Denying self to pursue real glory

In Romans 2, Paul writes:

He will render to each one according to his works: to those who by patience in well-doing seek for glory and honor and immortality, he will give eternal life; but for those who are self-seeking and do not obey the truth, but obey unrighteousness, there will be wrath and fury. There will be tribulation and distress for every human being who does evil, the Jew first and also the Greek, but glory and honor and peace for everyone who does good, the Jew first and also the Greek. For God shows no partiality.

How can it not be “self-seeking” to “seek for glory and honor and immortality.” Of course the word for “seek” is not actually used the second time. The NASB’s “those who are selfishly ambitious” is better.

Still, how can it be virtuous to pursue glory, honor, and immortality? How is that not selfish?

In the Bible, being “selfish” as we would call it, is actually self-destructive. One is mastered by parts of oneself that one is unable to restrain or control. Thus, selfishness leads to irrational, idiotic behavior that cannot possibly serve one’s best interests.

So God told Cain:

“Why are you angry, and why has your face fallen? If you do well, will you not be accepted? And if you do not do well, sin is crouching at the door. Its desire is for you, but you must rule over it.”

To restrain such influences and impulses in order to pursue a specific goal with endurance and integrity is not selfish because “you” master your “self” rather than the other way around. Cain was mastered by “sin” and thus was one of those who “obey unrighteousness” as a slave to sin.

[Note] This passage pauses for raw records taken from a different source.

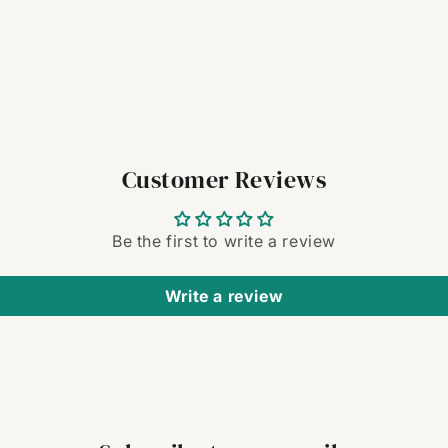
Customer Reviews
Be the first to write a review
Write a review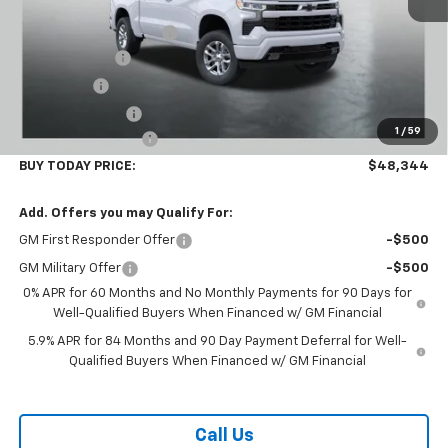
MSRP:
$59,945
Carl Cannon Discount 1
-$5,500
Customer Cash
-$4,250
Bonus Cash
-$1,750
Trade Assistance
-$1,000
1
/
59
Documentation Fee
$899
BUY TODAY PRICE:
$48,344
Add. Offers you may Qualify For:
GM First Responder Offer
-$500
GM Military Offer
-$500
0% APR for 60 Months and No Monthly Payments for 90 Days for
Well-Qualified Buyers When Financed w/ GM Financial
5.9% APR for 84 Months and 90 Day Payment Deferral for Well-
Qualified Buyers When Financed w/ GM Financial
Call Us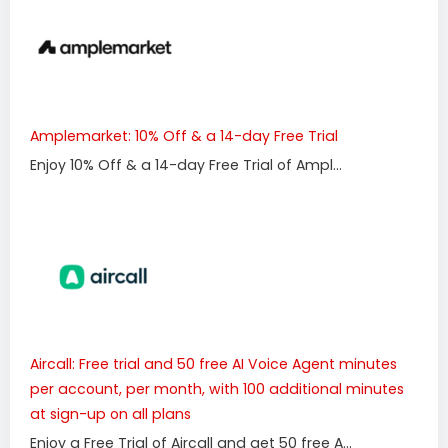
Amplemarket: 10% Off & a 14-day Free Trial
Enjoy 10% Off & a 14-day Free Trial of Ampl...
Aircall: Free trial and 50 free AI Voice Agent minutes
per account, per month, with 100 additional minutes
at sign-up on all plans
Enjoy a Free Trial of Aircall and get 50 free A...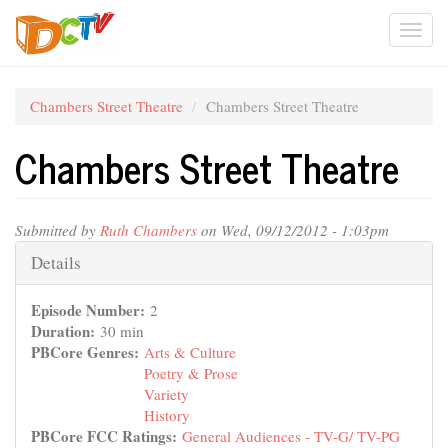
Skip
Togg
to
main
navi
content
Chambers Street Theatre
Chambers Street Theatre
Chambers Street Theatre
Submitted by
Ruth Chambers
on Wed, 09/12/2012 - 1:03pm
Hide
Details
Episode Number:
2
Duration:
30 min
PBCore Genres:
Arts & Culture
Poetry & Prose
Variety
History
PBCore FCC Ratings:
General Audiences - TV-G/ TV-PG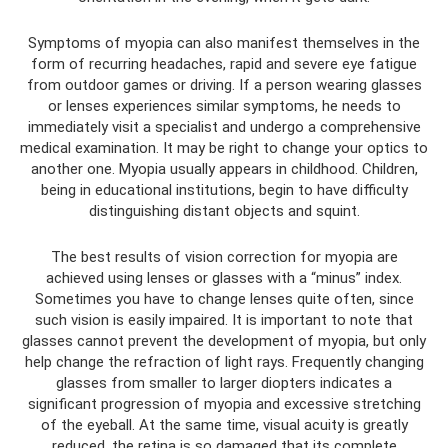
Symptoms of myopia can also manifest themselves in the
form of recurring headaches, rapid and severe eye fatigue
from outdoor games or driving. If a person wearing glasses
or lenses experiences similar symptoms, he needs to
immediately visit a specialist and undergo a comprehensive
medical examination. It may be right to change your optics to
another one. Myopia usually appears in childhood. Children,
being in educational institutions, begin to have difficulty
distinguishing distant objects and squint.
The best results of vision correction for myopia are
achieved using lenses or glasses with a “minus” index.
Sometimes you have to change lenses quite often, since
such vision is easily impaired. It is important to note that
glasses cannot prevent the development of myopia, but only
help change the refraction of light rays. Frequently changing
glasses from smaller to larger diopters indicates a
significant progression of myopia and excessive stretching
of the eyeball. At the same time, visual acuity is greatly
reduced, the retina is so damaged that its complete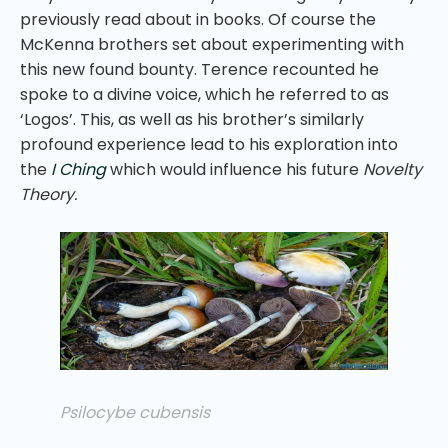
previously read about in books. Of course the
McKenna brothers set about experimenting with
this new found bounty. Terence recounted he
spoke to a divine voice, which he referred to as
‘Logos’. This, as well as his brother’s similarly
profound experience lead to his exploration into
the
I Ching
which would influence his future
Novelty
Theory.
Psilocybe cubensis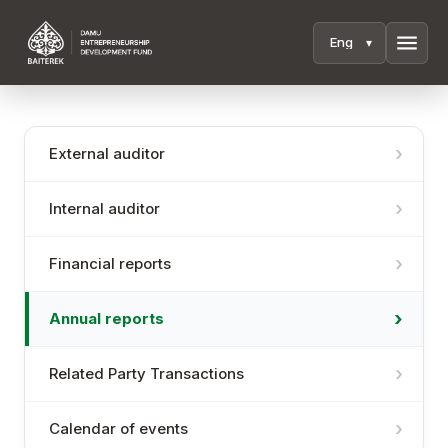
menu
External auditor
Internal auditor
Financial reports
Annual reports
Related Party Transactions
Calendar of events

Romans 6 says that we have died so that we can be free from sin and thus offer our body parts as slaves to righteousness:

For if we have been united with him in a death like his, we shall certainly be united with him in a resurrection like his. We know that our old self was crucified with him in order that the body of sin might be brought to nothing, so that we would no longer be enslaved to sin. For one who has died has been set free from sin. Now if we have died with Christ, we believe that we will also live with him. We know that Christ, being raised from the dead, will never die again; death no longer has dominion over him. For the death he died he died to sin, once for all, but the life he lives he lives to God. So you also must consider yourselves dead to sin and alive to God in Christ Jesus.

Let not sin therefore reign in your mortal body, to make you obey its passions. Do not present your members to sin as instruments for unrighteousness, but present yourselves to God as those who have been brought from death to life, and your members to God as instruments for righteousness. For sin will have no dominion over you, since you are not under law but under grace.

What then? Are we to sin because we are not under law but under grace? By no means! Do you not know that if you present yourselves to anyone as obedient slaves, you are slaves of the one whom you obey, either of sin, which leads to death, or of obedience, which leads to righteousness? But thanks be to God, that you who were once slaves of sin have become obedient from the heart to the standard of teaching to which you were committed, and, having been set free from sin, have become slaves of righteousness. I am speaking in human terms, because of your natural limitations. For just as you once presented your members as slaves to impurity and to lawlessness leading to more lawlessness, so now present your members as slaves to righteousness leading to sanctification.

For when you were slaves of sin, you were free in regard to righteousness. But what fruit were you getting at that time from the things of which you are now ashamed? For the end of those things is death. But now that you have been set free from sin and have become slaves of God, the fruit you get leads to sanctification and its end, eternal life. For the wages of sin is death, but the free gift of God is eternal life in Christ Jesus our Lord.

Notice that this framework is already being set up in Romans 2 with the contrast between those who pursue immortality and glory and those who submit to unrighteousness.